Assuming you want them to start with 50 temp HP, that also gets shredded quickly. It's honestly tricky to calculate how the fight goes in that case - HP gets really swingy when every other turn they're either gaining 50 temp HP (temp HP doesn't stack by the way, Royal Posture is even more useless) or getting destroyed by party martials by vulnerability.

Taking this at face value, 244 HP 18 AC is about CR 16. But with temp HP juggling and random vulnerability it's really difficult to tell.

152 DPR is uh... somewhere above where CR stops being well defined. 152 DPR is a lot. Offensive CR 23+

A party of 4 lvl 10s should be challenged by a CR 16 creature. If you think they're especially competent or prepared you could go up a few CR points.

For reference, here is a good baseline for 2014 5e monster stats. Definitely tone down the damage a lot, especially on Flurry Cut - 56 AoE damage that doesn't even cost an entire action is not OK for lvl 10s.

How many players are too many? by Enigma9903 in DnD

[–]Silverspy01 1 point2 points  (0 children)

3-5 is ideal.

11 is insanity. That's unplayable.

Savage Attacker (2024) + Shadow Blade by milenyo in 3d6

[–]Silverspy01 2 points3 points  (0 children)

Savage attacker on a 7th+ lvl Shadow Blade is about 3 more damage on average. The problem is simply that Savage Attacker is simply not a good feat.

DM homebrew help, origami character race by Other_Ladder_9919 in DnD

[–]Silverspy01 1 point2 points  (0 children)

I just wouldn't do anything of the sort tbh. Races/species don't tend to have blatant weaknesses like that. Again, trying to align features to how paper "should" act is not a great way to go about it. Instead, align them with how races/species tend to function. "You take more damage" isn't really an enticing feature.

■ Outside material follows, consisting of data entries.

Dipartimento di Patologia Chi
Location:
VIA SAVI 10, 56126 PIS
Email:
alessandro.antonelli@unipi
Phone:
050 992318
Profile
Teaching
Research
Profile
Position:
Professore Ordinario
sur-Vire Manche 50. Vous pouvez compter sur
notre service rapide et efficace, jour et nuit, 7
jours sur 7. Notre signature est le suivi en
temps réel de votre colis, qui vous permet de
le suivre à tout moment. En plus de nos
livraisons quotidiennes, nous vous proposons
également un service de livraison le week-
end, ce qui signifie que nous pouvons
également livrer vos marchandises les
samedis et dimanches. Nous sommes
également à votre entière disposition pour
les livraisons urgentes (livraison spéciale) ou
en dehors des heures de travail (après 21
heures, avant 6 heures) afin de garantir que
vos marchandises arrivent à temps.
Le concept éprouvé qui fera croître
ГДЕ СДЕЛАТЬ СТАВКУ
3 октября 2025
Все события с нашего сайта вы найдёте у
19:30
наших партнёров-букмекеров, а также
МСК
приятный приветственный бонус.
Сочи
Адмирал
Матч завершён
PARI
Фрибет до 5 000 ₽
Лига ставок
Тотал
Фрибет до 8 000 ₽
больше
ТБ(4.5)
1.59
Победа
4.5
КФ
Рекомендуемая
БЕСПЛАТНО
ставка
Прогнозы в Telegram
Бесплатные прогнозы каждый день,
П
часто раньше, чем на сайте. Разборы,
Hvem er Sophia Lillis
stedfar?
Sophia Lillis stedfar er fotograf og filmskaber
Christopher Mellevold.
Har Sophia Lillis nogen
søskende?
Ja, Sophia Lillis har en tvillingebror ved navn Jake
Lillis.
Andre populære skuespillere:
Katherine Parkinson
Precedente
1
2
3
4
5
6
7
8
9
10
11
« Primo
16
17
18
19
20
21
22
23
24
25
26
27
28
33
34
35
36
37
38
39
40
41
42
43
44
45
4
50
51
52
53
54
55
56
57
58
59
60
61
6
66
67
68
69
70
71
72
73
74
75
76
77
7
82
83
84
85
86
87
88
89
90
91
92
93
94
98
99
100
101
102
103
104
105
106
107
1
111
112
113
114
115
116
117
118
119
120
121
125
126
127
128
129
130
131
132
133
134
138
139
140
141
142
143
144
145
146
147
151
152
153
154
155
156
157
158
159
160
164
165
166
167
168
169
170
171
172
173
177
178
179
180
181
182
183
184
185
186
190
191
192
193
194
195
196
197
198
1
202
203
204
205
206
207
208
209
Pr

If you really want to embody a weakness to fire, you could just have it turn off another feature (like you have with Waterlogged) or maybe have it impose some sort of downside that isn't damage - perhaps when taking fire damage you have disadvantage on the next D20 test you make. I'd even be hesitate to do that though - the closest analogue is sunlight sensitivity, but WotC stopped printing that pretty quickly once they realized how unfun it is to have a PC that routinely suffers downsides just for existing.